§ **TRECHO DO DOCUMENTO**:
□ □ □
Para ele, por mais experiente que uma pessoa seja, durante certas vivências poderão ocorrer alterações em sua personalidade, e até mesmo perder o próprio controle, pois a vivência não está totalmente subordinada à consciência humana. Segundo Hugo, sempre sentia certo desconforto e ficava bastante preocupado, quando era solicitado a escolher seu par. E esse estorvo o acompanhou do primeiro ao último dia, no encerramento do curso. Na última vivência sentiu-se entre a cruz e a espada. Mas, graças à escolha que ele fez – pela primeira vez durante o curso – tudo aconteceu dentro da tranquilidade que ele sempre sonhara. A agradável companhia de sua querida colega de curso e parceira nessa vivencia foi decisiva para que ele presenciasse a beleza do pôr do sol e logo em seguida a tenebrosa escuridão da noite, que encobria toda a formosura das paisagens que contemplavam juntos.
□ □ □
§ **DADOS**:

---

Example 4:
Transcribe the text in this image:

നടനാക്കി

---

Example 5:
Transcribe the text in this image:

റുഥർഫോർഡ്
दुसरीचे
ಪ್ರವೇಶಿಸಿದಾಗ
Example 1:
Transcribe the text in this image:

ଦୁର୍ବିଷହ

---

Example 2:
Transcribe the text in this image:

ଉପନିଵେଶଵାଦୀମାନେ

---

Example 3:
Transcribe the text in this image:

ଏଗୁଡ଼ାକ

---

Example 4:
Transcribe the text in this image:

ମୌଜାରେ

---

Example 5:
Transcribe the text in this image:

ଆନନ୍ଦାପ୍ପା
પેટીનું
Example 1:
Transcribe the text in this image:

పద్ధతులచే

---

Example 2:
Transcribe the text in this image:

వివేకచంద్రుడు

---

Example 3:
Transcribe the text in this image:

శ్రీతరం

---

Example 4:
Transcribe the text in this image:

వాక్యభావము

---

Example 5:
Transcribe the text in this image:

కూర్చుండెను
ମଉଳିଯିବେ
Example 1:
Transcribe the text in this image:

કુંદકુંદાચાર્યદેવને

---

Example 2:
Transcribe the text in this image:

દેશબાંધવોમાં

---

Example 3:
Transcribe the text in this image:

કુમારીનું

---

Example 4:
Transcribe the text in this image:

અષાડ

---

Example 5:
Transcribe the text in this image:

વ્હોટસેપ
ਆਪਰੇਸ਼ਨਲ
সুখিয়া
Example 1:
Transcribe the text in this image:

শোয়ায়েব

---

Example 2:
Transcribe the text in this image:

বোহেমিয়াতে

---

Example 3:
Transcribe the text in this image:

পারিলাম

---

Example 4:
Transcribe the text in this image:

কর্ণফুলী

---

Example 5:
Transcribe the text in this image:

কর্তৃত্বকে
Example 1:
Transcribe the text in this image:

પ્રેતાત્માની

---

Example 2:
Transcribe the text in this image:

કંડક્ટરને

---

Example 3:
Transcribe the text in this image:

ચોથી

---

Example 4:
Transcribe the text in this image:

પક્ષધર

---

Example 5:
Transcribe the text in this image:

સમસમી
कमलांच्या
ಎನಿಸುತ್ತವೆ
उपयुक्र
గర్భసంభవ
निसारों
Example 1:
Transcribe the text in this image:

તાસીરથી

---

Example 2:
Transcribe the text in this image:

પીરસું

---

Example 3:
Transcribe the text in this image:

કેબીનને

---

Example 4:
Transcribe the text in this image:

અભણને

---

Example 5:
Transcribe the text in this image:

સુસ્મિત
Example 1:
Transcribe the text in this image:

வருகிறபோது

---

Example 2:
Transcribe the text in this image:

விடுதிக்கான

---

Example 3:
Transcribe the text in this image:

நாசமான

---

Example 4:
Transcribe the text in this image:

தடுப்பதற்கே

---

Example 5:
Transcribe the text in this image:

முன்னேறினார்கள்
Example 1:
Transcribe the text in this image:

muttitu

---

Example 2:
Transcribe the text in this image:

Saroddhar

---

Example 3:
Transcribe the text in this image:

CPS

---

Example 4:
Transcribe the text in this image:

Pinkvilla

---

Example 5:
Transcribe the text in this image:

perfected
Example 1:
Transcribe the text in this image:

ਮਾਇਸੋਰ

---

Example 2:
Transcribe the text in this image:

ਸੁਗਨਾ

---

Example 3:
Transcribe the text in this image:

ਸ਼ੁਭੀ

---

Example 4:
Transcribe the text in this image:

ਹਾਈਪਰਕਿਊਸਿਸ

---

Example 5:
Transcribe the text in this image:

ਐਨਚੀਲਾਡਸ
□ □ □
§ **PROBLEMA 1**:
Traduza para o inglês esta frase do trecho sobre Hugo e as vivências do curso: "Na última vivência sentiu-se entre a cruz e a espada."
§ **PROBLEMA 2**:
Com base no trecho sobre Hugo e as vivências do curso, explique em até três frases por que mesmo uma pessoa experiente pode perder o próprio controle durante certas vivências.
§ **PROBLEMA 3**:
Dê continuidade ao trecho sobre Hugo e as vivências do curso a partir da última frase apresentada.

§ **RESULTADO DA TAREFA 1**:
In the last experience, he felt caught between a rock and a hard place.

§ **RESULTADO DA TAREFA 2**:
Isso acontece porque a vivência não está totalmente subordinada à consciência humana. Por isso, por mais experiente que a pessoa seja, podem ocorrer alterações em sua personalidade e até a perda do próprio controle.

§ **RESULTADO DA TAREFA 3**:
Ele me confidenciou que não sabia explicar o que aconteceu, pois, em poucos minutos, se incorporaram nele os sentimentos de “escritor” e “poeta”. As batidas de seu coração aumentaram de frequência, sua pressão ultrapassou os limites suportáveis ao ser humano em seu estado normal, a temperatura de seu corpo subiu aos 40ºC, condição impossível de se encontrar explicação nos anais das ciências médicas. Ele nunca havia escrito um versinho sequer, nem de brincadeira. Mas, ao mergulhar nas profundidades das águas do açude que estavam a contemplar e emergir poucos minutos depois sua alma alcançou a infinitude dos céus, onde teve contato com seres divinos que lhe sopraram os versos necessários a declarar àquela menina-moça, iluminada pela lua que espargia seu brilho sobre o ambiente a sua frente, parecendo mais bela e encantadora. Os olhos de Hugo brilhavam, seu corpo estremecia, seus passos vacilavam, mas ele encontrou força e coragem para se aproximar da garota e se declarar:
Como é linda a natureza,
a noite mais bela e pura
e eu estou acompanhado
da mais linda criatura.
Será que estou delirando
da sala de aula aqui,
mas meu coração me disse:
É a beleza da Lili.
Aqui fica meu abraço
com toda a sinceridade,
segurar tua mãozinha,
foi para mim, a mais pura felicidade.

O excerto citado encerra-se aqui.